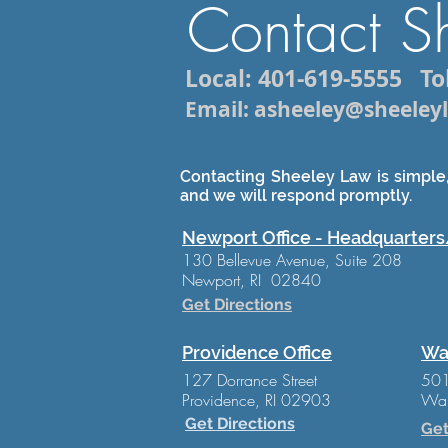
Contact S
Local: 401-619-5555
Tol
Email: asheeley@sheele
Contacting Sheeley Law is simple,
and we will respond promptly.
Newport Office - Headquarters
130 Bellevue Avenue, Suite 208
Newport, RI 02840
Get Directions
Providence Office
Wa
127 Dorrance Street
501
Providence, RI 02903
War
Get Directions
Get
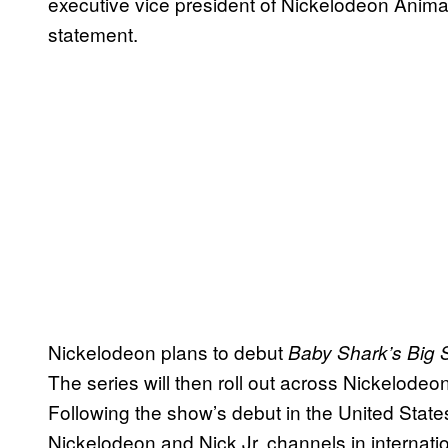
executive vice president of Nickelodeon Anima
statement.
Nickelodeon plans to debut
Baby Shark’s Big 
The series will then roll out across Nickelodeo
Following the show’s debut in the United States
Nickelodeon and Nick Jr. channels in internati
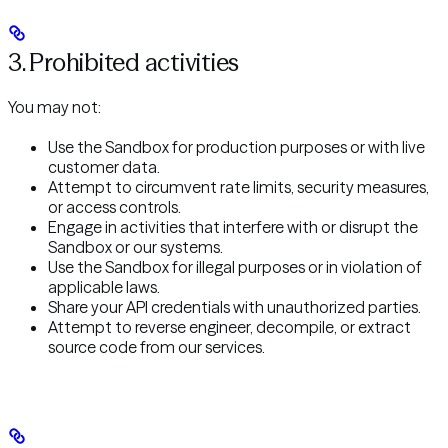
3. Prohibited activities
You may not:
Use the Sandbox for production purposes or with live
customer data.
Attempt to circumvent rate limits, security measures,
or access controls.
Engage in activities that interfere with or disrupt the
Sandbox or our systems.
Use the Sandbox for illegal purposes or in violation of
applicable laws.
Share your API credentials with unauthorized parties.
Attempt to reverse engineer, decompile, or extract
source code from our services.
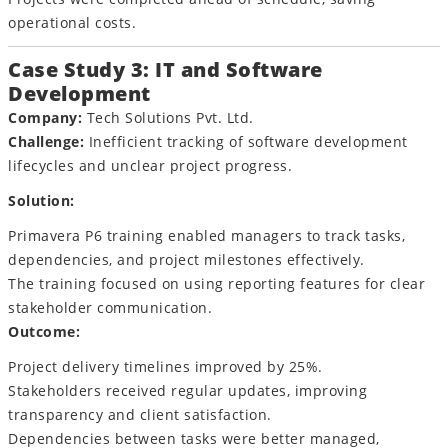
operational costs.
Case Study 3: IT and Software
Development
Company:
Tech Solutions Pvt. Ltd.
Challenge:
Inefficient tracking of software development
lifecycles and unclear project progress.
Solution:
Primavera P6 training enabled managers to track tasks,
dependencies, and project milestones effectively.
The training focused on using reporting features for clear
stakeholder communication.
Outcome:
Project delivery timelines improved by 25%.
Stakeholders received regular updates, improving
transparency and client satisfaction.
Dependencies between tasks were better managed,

#####

(WHAT IS BEING ASKED)
What you return must match the records above exactly, minus any images.

(WRITTEN ANSWER)
Contact S
Local: 401-619-5555
Tol
Email: asheeley@sheele
Contacting Sheeley Law is simple,
and we will respond promptly.
Newport Office - Headquarters
130 Bellevue Avenue, Suite 208
Newport, RI 02840
Get Directions
Providence Office
Wa
127 Dorrance Street
501
Providence, RI 02903
War
Get Directions
Get
executive vice president of Nickelodeon Anima
statement.
Nickelodeon plans to debut
Baby Shark’s Big 
The series will then roll out across Nickelodeo
Following the show’s debut in the United States
Nickelodeon and Nick Jr. channels in internati
3. Prohibited activities
You may not:
Use the Sandbox for production purposes or with live
customer data.
Attempt to circumvent rate limits, security measures,
or access controls.
Engage in activities that interfere with or disrupt the
Sandbox or our systems.
Use the Sandbox for illegal purposes or in violation of
applicable laws.
Share your API credentials with unauthorized parties.
Attempt to reverse engineer, decompile, or extract
source code from our services.
operational costs.
Case Study 3: IT and Software
Development
Company:
Tech Solutions Pvt. Ltd.
Challenge:
Inefficient tracking of software development
lifecycles and unclear project progress.
Solution:
Primavera P6 training enabled managers to track tasks,
dependencies, and project milestones effectively.
The training focused on using reporting features for clear
stakeholder communication.
Outcome:
Project delivery timelines improved by 25%.
Stakeholders received regular updates, improving
transparency and client satisfaction.
Dependencies between tasks were better managed,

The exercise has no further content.